There is more to insider trading than internal parties trading in a company’s securities. The president, chair and other principal officers of a company aren’t prohibited from trading in their company’s stock offerings; quite the contrary, it would be unfair to prevent a company’s major decision makers from investing in it. Insider trading policies seek to define for all company employees the wide range of activities considered illegal insider trading. In most cases, buying or selling stock in a company based on information not generally available to the public is the target of insider trading policies.


Most companies have employees at all levels who might come into possession of confidential information before the general public. It’s critical to provide them with clear explanations of what’s expected of them, because there are many misconceptions about what constitutes insider trading. For instance, some people think that it’s acceptable to share inside information as long as they don’t personally benefit from it. In fact, whether one personally profits from the misuse of inside information or passes it to someone else who misuses it, a person who passes inside information has broken the law. Any insider trading policy will make that clear.

Publicly traded companies go to great lengths to define insider trading and make certain that their employees thoroughly understand it. Most require that all employees sign a statement to that effect. Insider trading policies go much further than simply prohibiting the practice, though. Most provide not only for the discharge of any employees caught at insider trading, but also for reporting them to the SEC for possible criminal charges.

A company’s employees aren't the only ones who might acquire and misuse confidential information. Attorneys, accountants, software designers and other third parties may become privy to inside information in the course of their duties. Companies that contract with such third parties must ensure that they also have solid insider trading policies that emphasize that clients’ information must be treated as confidential.

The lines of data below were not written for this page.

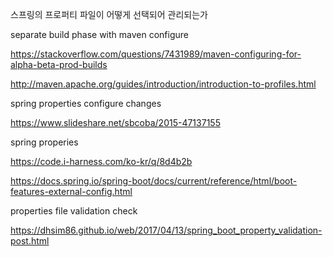 스프링의 프로퍼티 파일이 어떻게 선택되어 관리되는가



separate build phase with maven configure

https://stackoverflow.com/questions/7431989/maven-configuring-for-alpha-beta-prod-builds

http://maven.apache.org/guides/introduction/introduction-to-profiles.html

spring properties configure changes

https://www.slideshare.net/sbcoba/2015-47137155

spring properies

https://code.i-harness.com/ko-kr/q/8d4b2b

https://docs.spring.io/spring-boot/docs/current/reference/html/boot-features-external-config.html

properties file validation check

https://dhsim86.github.io/web/2017/04/13/spring_boot_property_validation-post.html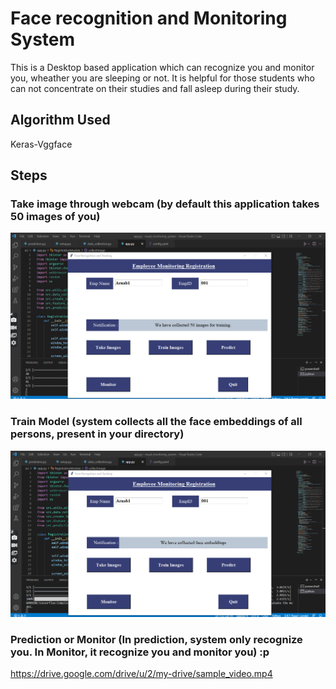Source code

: # Face recognition and Monitoring System

This is a Desktop based application which can recognize you and monitor you, wheather you are sleeping or not.
It is helpful for those students who can not concentrate on their studies and fall asleep during their study.
## Algorithm Used

Keras-Vggface
## Steps

### Take image through webcam (by default this application takes 50 images of you)
![Take image](take_image.png)

### Train Model (system collects all the face embeddings of all persons, present in your directory)
![Train Model](collection_embeddings.png)

### Prediction or Monitor (In prediction, system only recognize you. In Monitor, it recognize you and monitor you) :p

https://drive.google.com/drive/u/2/my-drive/sample_video.mp4
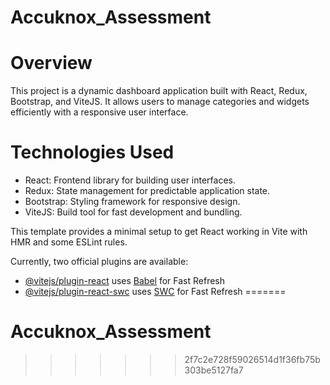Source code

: # Accuknox_Assessment

# Overview
This project is a dynamic dashboard application built with React, Redux, Bootstrap, and ViteJS. It allows users to manage categories and widgets efficiently with a responsive user interface.

# Technologies Used
- React: Frontend library for building user interfaces.
- Redux: State management for predictable application state.
- Bootstrap: Styling framework for responsive design.
- ViteJS: Build tool for fast development and bundling.
  
This template provides a minimal setup to get React working in Vite with HMR and some ESLint rules.

Currently, two official plugins are available:

- [@vitejs/plugin-react](https://github.com/vitejs/vite-plugin-react/blob/main/packages/plugin-react/README.md) uses [Babel](https://babeljs.io/) for Fast Refresh
- [@vitejs/plugin-react-swc](https://github.com/vitejs/vite-plugin-react-swc) uses [SWC](https://swc.rs/) for Fast Refresh
=======
# Accuknox_Assessment
>>>>>>> 2f7c2e728f59026514d1f36fb75b303be5127fa7
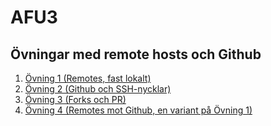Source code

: # AFU3
## Övningar med remote hosts och Github
1. [Övning 1 (Remotes, fast lokalt)](./Ovning1.md)
1. [Övning 2 (Github och SSH-nycklar)](./Ovning2.md)
1. [Övning 3 (Forks och PR)](./Ovning3.md)
1. [Övning 4 (Remotes mot Github, en variant på Övning 1)](./Ovning4.md)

The SEC requires that certain insiders’ trades in the company’s stock are publicized within a specified period of time. These insiders are the principal officers and other top executives, and their trading activity is closely watched not only by the SEC but also by many investors both inside and outside the company. Without any allegation of illegal insider trading, the investments of a company’s top decision makers in that company are considered a general statement of its overall financial strength.

Other trading rules are also laid out in the company’s insider trading policy. For example, many companies categorically prohibit all employees from selling their stock short. Most also prohibit any trades in the stock at all for a certain length of time before earnings reports and other such activities.